Challenges
1. In the Chatom mud video thread, what was the last riding spot that wcs61's cousin had?
2. Reproduce the Chatom mud video thread from "I have a cousin" up to and including "to get muddy.".
3. Carry on the forum thread about the Chatom mud video from the point where it stops.

# A little mud video from Chatom,AL



## BAMA MUDIGGER (Jun 27, 2011)

Its not much,just a little benifit ride.But we had fun.Thought I would share


----------



## 650Brute (Dec 18, 2008)

Nice!! Good times found there


----------



## hp488 (Sep 23, 2009)

Cool vid thanks for sharing


----------



## wcs61 (Jun 7, 2011)

LOL I think I saw my wife at the beginning.....when I get stuck she bails! Looked like fun.
I have a cousin in Alabama who just the other day told me he had nowhere to ride. Where are some goods places around Tuscaloosa and Birmingham to ride ATV's? Told him I'd ask you guys and let him know. The last place he had was a hunting club and utility area so nowhere to get muddy.


----------



## sloboy (Oct 11, 2010)

love that big smo!!!! good vid to man!


----------



## BAMA MUDIGGER (Jun 27, 2011)

Listed records
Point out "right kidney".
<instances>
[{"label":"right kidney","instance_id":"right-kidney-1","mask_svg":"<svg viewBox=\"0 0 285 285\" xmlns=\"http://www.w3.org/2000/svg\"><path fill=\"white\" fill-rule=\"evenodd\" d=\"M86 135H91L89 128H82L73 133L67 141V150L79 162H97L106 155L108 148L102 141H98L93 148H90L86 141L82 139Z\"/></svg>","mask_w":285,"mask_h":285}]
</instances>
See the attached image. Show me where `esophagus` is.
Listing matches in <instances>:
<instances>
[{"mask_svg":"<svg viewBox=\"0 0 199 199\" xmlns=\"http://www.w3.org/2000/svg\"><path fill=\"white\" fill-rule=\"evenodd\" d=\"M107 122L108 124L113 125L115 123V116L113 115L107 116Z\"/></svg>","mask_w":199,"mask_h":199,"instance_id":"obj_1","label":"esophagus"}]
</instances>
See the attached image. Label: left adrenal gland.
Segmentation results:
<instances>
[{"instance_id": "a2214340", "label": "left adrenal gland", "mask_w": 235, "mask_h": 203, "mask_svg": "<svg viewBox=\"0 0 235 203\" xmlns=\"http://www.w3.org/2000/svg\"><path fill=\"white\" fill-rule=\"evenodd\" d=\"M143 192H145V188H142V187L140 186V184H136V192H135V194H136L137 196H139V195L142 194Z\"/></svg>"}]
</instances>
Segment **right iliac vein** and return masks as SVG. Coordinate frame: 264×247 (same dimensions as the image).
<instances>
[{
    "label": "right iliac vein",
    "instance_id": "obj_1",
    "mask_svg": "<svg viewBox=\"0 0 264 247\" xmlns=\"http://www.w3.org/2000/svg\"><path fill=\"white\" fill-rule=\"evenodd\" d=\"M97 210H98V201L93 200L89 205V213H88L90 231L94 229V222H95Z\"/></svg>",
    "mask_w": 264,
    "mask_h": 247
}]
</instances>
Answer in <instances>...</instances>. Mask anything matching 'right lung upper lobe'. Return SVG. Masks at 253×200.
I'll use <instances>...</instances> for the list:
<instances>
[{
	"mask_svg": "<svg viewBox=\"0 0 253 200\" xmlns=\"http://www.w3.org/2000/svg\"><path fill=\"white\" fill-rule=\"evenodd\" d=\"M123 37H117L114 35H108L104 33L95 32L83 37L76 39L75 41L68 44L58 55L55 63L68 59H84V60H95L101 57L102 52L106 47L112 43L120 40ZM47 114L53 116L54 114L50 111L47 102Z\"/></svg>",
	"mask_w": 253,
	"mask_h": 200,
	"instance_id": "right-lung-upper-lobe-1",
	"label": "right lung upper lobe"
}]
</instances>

Response list
1. A hunting club and utility area.

2.
I have a cousin in Alabama who just the other day told me he had nowhere to ride. Where are some goods places around Tuscaloosa and Birmingham to ride ATV's? Told him I'd ask you guys and let him know. The last place he had was a hunting club and utility area so nowhere to get muddy.

3.
Thanks ,We are gonna have a big ride on Aug 6 for anyone that has nothing to do and is close enough. Look it up on facebook - Wild Hog ATV Riders .The page has all the info just have to let us know on the page if you are coming because they are gonna be cooking, just let me know if you cant find it.I'll sww what I can do to help you find it


----------



## BAMA MUDIGGER (Jun 27, 2011)

See if this link works-http://www.facebook.com/?ref=home#!/event.php?eid=179852802068860


----------



## BAMA MUDIGGER (Jun 27, 2011)

Here is a few more vids. of us


----------



## Ozzie3o5 (Jun 27, 2011)

Awesome vids. Looks like you all had alot of fun. That last RZR was sick. lol


----------



## Polaris425 (Dec 16, 2004)

nice!!


----------



## Litmmpro (Jun 23, 2011)

Nice vids!!!!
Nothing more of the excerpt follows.